If peace and war are a "real dichotomy" in that it represents an example of an actual model of a pattern-of-two related to human cognition, then it can be included as a set value and not only as a variable, though the set value, like other enumerated values, have their own variability which deviates from the mean by way of illustration (for example, as "two apples" instead of "two oranges"), but the underlying "two" pattern remains the same. However, if the dichotomy is an artificialized one, then the 1 + 1 does not equal 2, as in the case of a binomial related in terms of a digital, as opposed to an analog configuration. In other words one or both of the "1's" equals zero or some other value whose variability and thus predictability as well as applicability seems undiscernible or even chaotic because the attempts to identify a pattern is being associated to an inapplicable model. Hence the need for introducing other types of models into an analysis of peace (and war). The usage of the incorrect model tends to force the usage of an equation which does not work well and causes frustration to the point that such a discussion is either irrelevant or fraught with too many infinitesimals that only a dedicated super-computer might be able to unravel and identify a pattern... that is if humans are even able to input all the data... regardless if it is defined as superfluous or unimportant.

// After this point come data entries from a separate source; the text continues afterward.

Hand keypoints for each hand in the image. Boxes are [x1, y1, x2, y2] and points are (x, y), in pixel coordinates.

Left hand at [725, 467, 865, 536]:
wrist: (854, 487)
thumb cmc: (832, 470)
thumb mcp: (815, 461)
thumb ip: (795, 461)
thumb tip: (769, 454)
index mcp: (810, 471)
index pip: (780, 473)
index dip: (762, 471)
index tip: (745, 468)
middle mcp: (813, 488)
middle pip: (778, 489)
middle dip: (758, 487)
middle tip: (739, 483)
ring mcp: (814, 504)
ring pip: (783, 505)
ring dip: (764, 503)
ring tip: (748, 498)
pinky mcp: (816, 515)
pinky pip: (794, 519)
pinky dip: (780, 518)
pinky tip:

However, is it possible to program a computer to recognize a pattern that is difficult for humans to readily see because the typical perceptions are distracted by other patterns that may or may not play a part? For example, a mathematician may claim to see "mathematics in everything", does not mean they actively do so or that such mathematics is of value to be put into usage, other than as an intellectual diversion. No less, a musician may claim nature is one big symphony yet having never heard by bits and pieces thereof themselves. And other perspectives centered on a given subject may likewise describe all of existence from their vantage point within the context of the jargon or language characteristic of their subject genre; but be unable to actually describe the "universal equation" to which they claim. In other words, they speak of a whole but are only able to illustrate a part, thus providing others with a statement they can not prove except for suggesting an existence that may need some other words or symbols or subject matter in order for a larger picture to be seen, symphony to be heard, or formula to provide a concise deduction. Because peace and war are for the most part typically aligned with general descriptions which use the other as supporting evidence and thus definition for themselves, the two together or apart may well be a crude image of a crude activity that has become traditionalized into that which no one doubts the existence of or can ever come to alter the structure of... or much less, remove them as viable expressions of human conduct.